Set in the eponymous Black Books, a used bookstore in all states of disarray, the show focuses on a trio of characters. There's Bernard, a curmudgeon alcoholic who hates just about everyone, especially customers; there's long-haired Manny, a bumbling assistant that is as quirky as he is kind; and there's Fran, man-hungry and fierce, as well as Bernard's only true friend. Together, they have adventures, some more surreal than others.

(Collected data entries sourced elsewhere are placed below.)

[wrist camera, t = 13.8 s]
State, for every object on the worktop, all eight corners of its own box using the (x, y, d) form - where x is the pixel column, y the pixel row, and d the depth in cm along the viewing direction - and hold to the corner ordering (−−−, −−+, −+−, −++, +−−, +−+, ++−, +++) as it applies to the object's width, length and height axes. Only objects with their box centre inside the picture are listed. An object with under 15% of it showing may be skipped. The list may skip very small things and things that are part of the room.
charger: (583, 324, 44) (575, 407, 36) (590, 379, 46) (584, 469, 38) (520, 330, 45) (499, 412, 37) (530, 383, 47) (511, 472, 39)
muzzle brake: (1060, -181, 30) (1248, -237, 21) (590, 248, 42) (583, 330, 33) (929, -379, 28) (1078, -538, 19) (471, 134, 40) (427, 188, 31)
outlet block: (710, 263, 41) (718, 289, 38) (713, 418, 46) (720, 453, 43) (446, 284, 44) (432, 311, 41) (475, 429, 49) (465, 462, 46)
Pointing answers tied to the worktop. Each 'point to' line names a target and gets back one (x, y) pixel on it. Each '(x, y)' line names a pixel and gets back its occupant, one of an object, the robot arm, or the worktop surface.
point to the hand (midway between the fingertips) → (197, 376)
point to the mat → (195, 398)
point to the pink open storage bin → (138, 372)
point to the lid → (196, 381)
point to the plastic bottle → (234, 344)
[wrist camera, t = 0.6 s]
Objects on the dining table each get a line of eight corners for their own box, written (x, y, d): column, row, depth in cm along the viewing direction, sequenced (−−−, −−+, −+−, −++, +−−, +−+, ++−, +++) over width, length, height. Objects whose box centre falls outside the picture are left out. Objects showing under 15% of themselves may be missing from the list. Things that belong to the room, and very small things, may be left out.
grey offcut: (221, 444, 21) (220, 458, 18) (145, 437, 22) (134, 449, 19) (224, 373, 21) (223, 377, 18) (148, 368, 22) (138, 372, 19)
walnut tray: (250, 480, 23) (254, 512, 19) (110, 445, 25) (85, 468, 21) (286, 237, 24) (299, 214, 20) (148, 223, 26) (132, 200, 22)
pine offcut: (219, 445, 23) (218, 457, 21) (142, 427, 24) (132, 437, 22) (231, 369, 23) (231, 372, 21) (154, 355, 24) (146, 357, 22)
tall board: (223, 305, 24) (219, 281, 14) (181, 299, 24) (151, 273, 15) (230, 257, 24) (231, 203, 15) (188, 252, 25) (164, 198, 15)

Season one is a short thing, with only six episodes to its name. "Cooking the Books" is a "get to know" everyone sort of episode, with the funniest bit being Bernard's successful attempt to annoy a local group of skinheads. "Manny's First Day" is well...self-evident, but I highly enjoyed Fran's impression of her best bud, as well as the bar scene where job details were discussed. "Grapes of Wrath" is my all-time favorite, and there's a bunch of scenes that get me chuckling. Bernard eating a coaster, Manny slowly turning into Igor, the dirty bookshop. So great. "The Blackout" is a mystery episode, wherein we are trying to figure out what happened and why to both Fran and Bernard. It's not the best episode of the bunch, but Manny finds himself in trouble when pretending to be a police officer...and it snowballs from there. In "The Big Lockout," Manny has a security system put in for the bookstore, but accidentally locks himself in and Bernard out. Laughs ensue when Bernard is forced to hole up in a fast-food joint to pass the time. "He's Leaving Home" is the last episode of the season, and it focuses on Manny, who is not taking any more crap from his pessimistic boss and heads out into the wild to start anew. Unfortunately, he meets the wrong man, and it's all downhill from there. A good ending though, one where we actually feel like these characters are friends despite everything they do and say.

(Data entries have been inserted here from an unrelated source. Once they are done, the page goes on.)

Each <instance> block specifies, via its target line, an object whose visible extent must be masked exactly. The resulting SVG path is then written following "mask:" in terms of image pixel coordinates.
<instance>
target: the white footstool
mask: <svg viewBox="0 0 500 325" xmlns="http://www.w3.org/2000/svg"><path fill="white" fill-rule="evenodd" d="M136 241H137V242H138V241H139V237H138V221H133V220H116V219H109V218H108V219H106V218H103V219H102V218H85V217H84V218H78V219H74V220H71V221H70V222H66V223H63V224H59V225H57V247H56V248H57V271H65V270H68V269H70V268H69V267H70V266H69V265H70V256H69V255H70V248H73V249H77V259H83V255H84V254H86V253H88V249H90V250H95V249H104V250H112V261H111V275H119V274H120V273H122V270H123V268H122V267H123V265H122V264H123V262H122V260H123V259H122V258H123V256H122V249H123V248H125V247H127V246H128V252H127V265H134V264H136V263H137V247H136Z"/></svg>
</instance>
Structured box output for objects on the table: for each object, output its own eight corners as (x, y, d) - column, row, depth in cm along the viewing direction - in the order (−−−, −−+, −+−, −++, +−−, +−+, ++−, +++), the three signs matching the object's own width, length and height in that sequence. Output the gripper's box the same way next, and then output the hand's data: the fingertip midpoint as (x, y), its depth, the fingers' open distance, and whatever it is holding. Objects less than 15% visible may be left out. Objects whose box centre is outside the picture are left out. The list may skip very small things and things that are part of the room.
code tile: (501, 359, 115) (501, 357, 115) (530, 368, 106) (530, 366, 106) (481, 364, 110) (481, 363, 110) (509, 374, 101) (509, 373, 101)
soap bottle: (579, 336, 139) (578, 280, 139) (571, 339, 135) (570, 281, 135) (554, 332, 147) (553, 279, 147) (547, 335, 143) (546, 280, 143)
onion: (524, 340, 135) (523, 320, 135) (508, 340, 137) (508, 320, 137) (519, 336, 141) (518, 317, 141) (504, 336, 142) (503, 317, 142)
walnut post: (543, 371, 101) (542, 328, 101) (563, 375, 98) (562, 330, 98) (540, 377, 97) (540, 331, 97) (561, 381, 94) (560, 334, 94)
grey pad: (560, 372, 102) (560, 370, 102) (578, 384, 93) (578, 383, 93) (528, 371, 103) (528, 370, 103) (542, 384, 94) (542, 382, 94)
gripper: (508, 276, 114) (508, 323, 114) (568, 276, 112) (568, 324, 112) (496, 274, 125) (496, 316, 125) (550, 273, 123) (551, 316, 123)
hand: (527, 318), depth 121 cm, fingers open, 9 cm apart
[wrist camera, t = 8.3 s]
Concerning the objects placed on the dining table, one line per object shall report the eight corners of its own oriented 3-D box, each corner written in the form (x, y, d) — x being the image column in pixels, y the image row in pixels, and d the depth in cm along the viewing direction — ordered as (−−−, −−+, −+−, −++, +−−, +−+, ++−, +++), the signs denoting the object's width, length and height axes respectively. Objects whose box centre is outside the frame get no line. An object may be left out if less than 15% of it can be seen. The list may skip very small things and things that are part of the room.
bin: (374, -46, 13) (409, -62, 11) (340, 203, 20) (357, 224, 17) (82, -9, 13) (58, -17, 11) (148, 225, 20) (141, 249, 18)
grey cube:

But yeah...the episodes are very much alike in structure. They like to snowball or convene a lot at the end, often setting up obvious jokes from the beginning, but fitting them in perfectly where needed. Not a ton of pop culture jokes, which is good, considering the show was on the air from 2001 to 2004, and most of them might not have made much sense today. Multiple plotlines jump back and forth, but it's pretty easy to follow. The show has an obscure, down-in-the-dumps humor to it, where the glass is always half full and emptying, but there's a good bit of slapstick, too. Works well with each other.
Anyways, I'm looking forward to finishing up season two soon.